Andrea Sinz Hallische Forscherin: neuer Test für Corona

Bisher wird Corona über PCR-Tests nachgewiesen. Eine Hallische Arbeitsgruppe hat jetzt ein Massenspektrometer genutzt und ebenfalls Virusproteine finden können. Daraus könnte eine weitere Testmethode entstehen.

Prof. Dr. Andrea Sinz
Andrea Sinz hat mit ihren Kollegen möglicherweise eine neue Methode zum Nachweis von Corona entwickelt. Die Forscher konnten Proteine der Viren mit einem Massenspektrometer nachweisen. Bildrechte: Uni Halle / Maike Glöckner

Professorin Andrea Sinz ist Expertin für Massenspektrometrie. Mit dieser Methode können die Massen von Atomen und Molekülen genau gemessen werden. Und es können offenbar auch die Bausteine des neuen Cornavirus in einer Speichelprobe gefunden werden. Das beschreiben Sinz und ihre Mitarbeiter in einem neuen Forschungsaufsatz. Noch ist nicht sicher, ob das Verfahren zuverlässig funktioniert. Sollte das aber der Fall sein, könnte es die bisher üblichen PCR-Tests ergänzen.

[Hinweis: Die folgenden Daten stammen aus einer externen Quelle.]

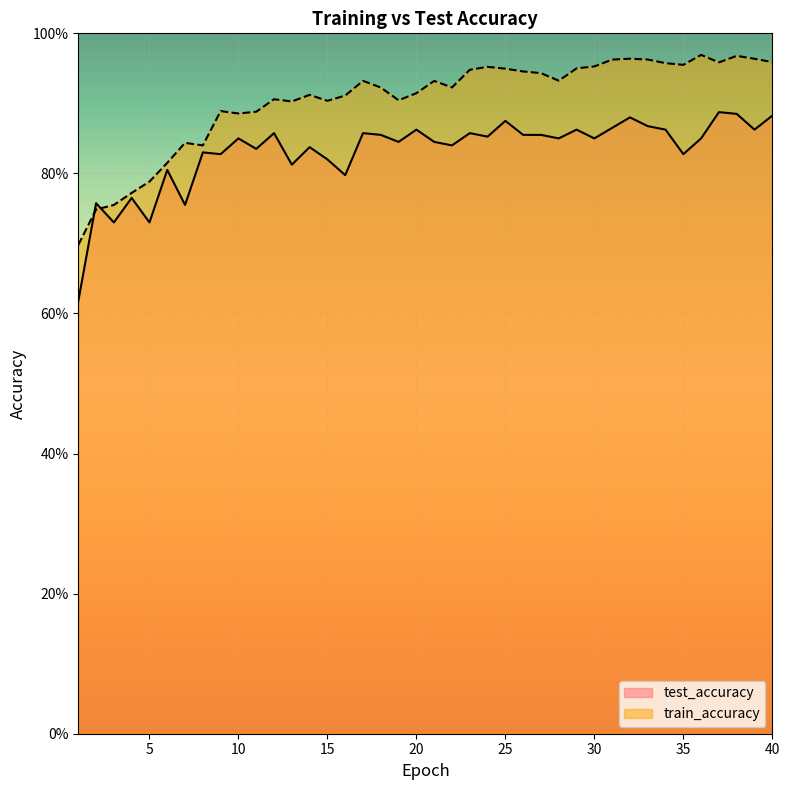

Reading left to right, transcribe all the data shown in this chart.

test_accuracy: 0.6	0.8	0.7	0.8	0.7	0.8	0.8	0.8	0.8	0.8	0.8	0.9	0.8	0.8	0.8	0.8	0.9	0.9	0.8	0.9	0.8	0.8	0.9	0.9	0.9	0.9	0.9	0.9	0.9	0.8	0.9	0.9	0.9	0.9	0.8	0.8	0.9	0.9	0.9	0.9
train_accuracy: 0.7	0.7	0.8	0.8	0.8	0.8	0.8	0.8	0.9	0.9	0.9	0.9	0.9	0.9	0.9	0.9	0.9	0.9	0.9	0.9	0.9	0.9	0.9	1.0	0.9	0.9	0.9	0.9	1.0	1.0	1.0	1.0	1.0	1.0	1.0	1.0	1.0	1.0	1.0	1.0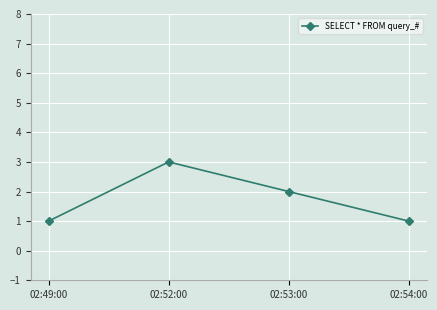

What is the ratio of the value at 02:54:00 to the value at 02:49:00?

1.0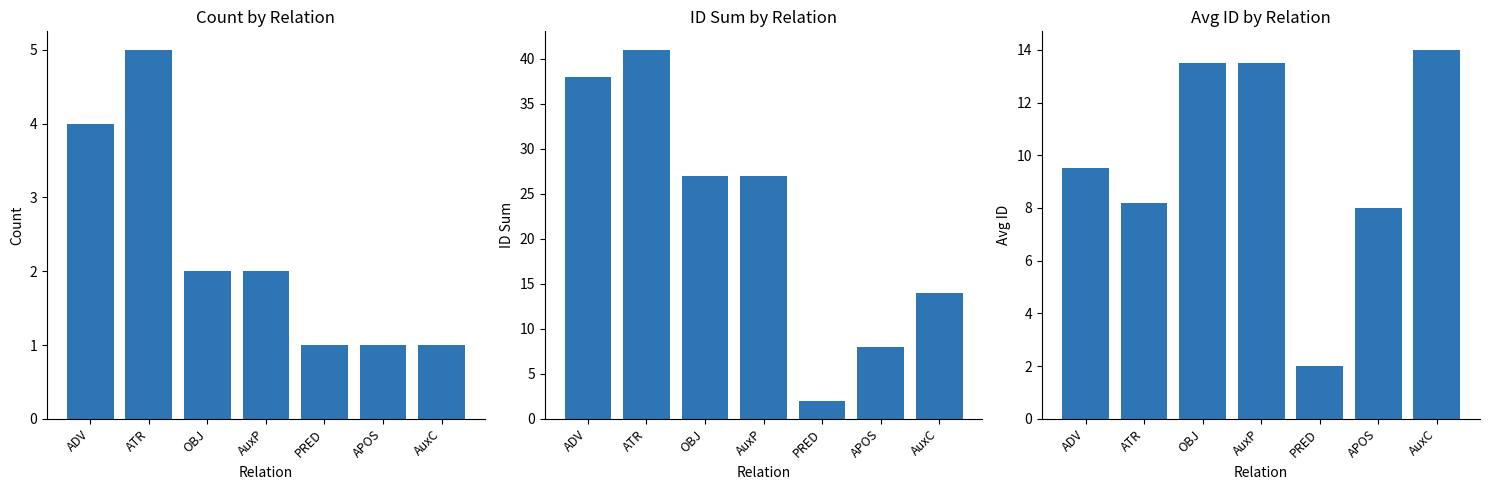

What is the difference between the ID Sum values at AuxP and APOS?

19.0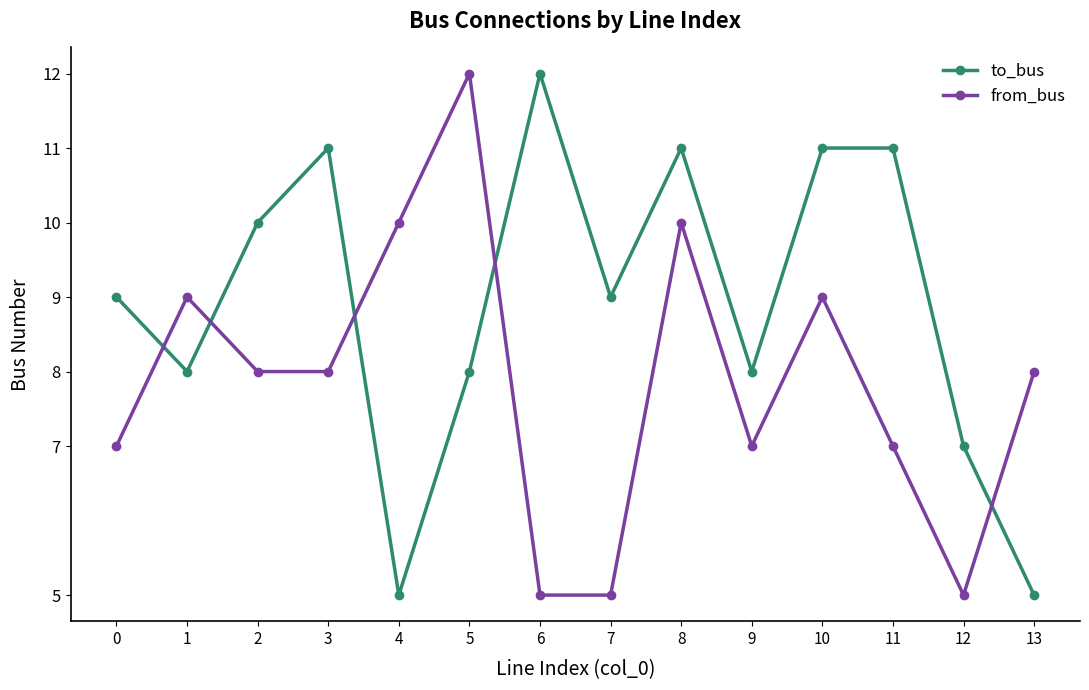

Between 4 and 8, which series saw the biggest shift?

to_bus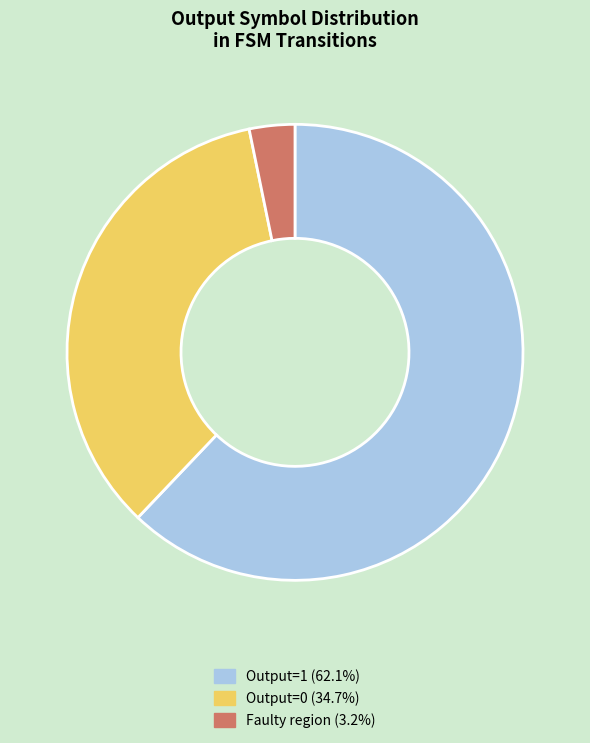

Does any single category account for the majority?

Yes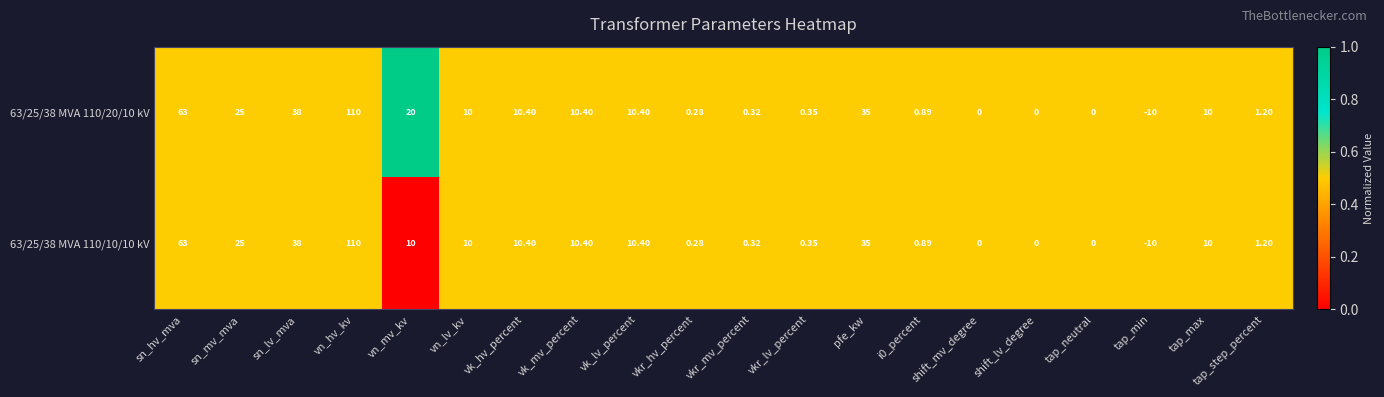

At which category is the sum across all series the highest?

vn_hv_kv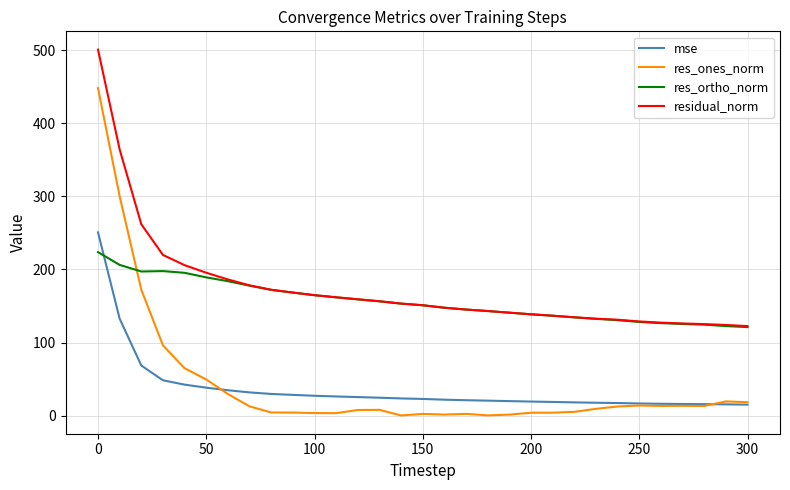

List the series in order of their peak value, lowest first.

res_ortho_norm, mse, res_ones_norm, residual_norm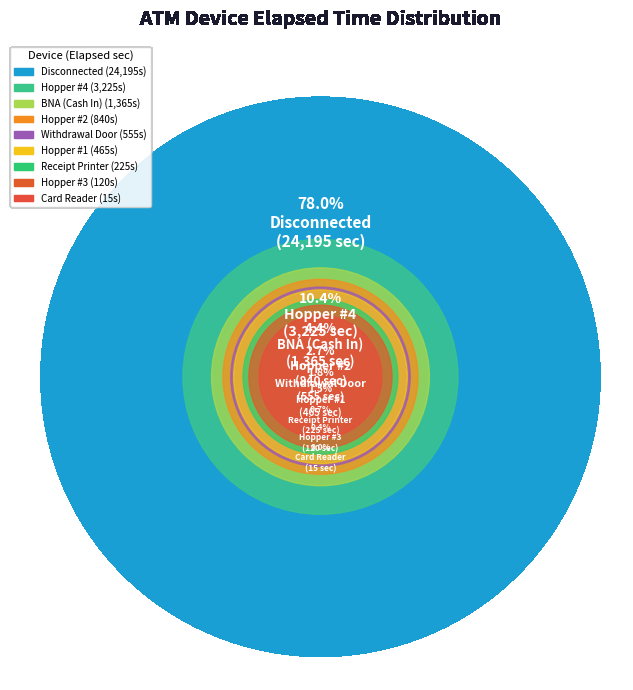

To the nearest percent, what is the difference between the BNA (Cash In) and Hopper #2 slice percentages?

2%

Virusproteine konnten mit Massenspektrometer nachgewiesen werden

Bei einer Massenspektrometrie wird eine Probe in gasförmigen Zustand gebracht und in einem elektrischen Feld analysiert. So können die einzelnen Bestandteile unterschieden werden. Im Fall der Arbeit aus Halle haben die Wissenschaftler das mit einer Lösung getan, mit der an der Lungenkranheit Covid-19 infizierte Patienten gegurgelt hatten. Die Schwierigkeit: In der Probe fanden sich nur geringe Mengen Virusproteine, aber jede Menge Eiweiße vom Menschen.

"Wir haben nur sehr wenig von der Gurgellösung erhalten. Aber wir haben trotzdem Bestandteile der Virusproteine gefunden", sagt Sinz. "Das war ziemlich überraschend, ich habe selbst nicht damit gerechnet, dass das wirklich funktioniert." In einem nächsten Schritt muss jetzt geprüft werden, ob diese Tests wirklich zuverlässig sind. Sollte das gelingen, könnten sie in mehreren Monaten die bisher gängigen PCR-Tests ergänzen und so die Testkapazität erhöhen.

Testkapazitäten zentral für Lockerung

Sinz' Forschungsgruppe arbeitet dazu eng in einem europaweiten Netzwerk "Covid-19 MS Coalition" mit anderen Wissenschaftlern zusammen. Gemeinsam sollen so neue Diagnosemöglichkeiten entwickelt werden. Neben der Entwicklung eines Impfstoffs gelten ausreichende Kapazitäten für massenhafte Coronatests als zentraler Baustein für die Möglichkeit, die Schutzmaßnahmen weiter zu lockern.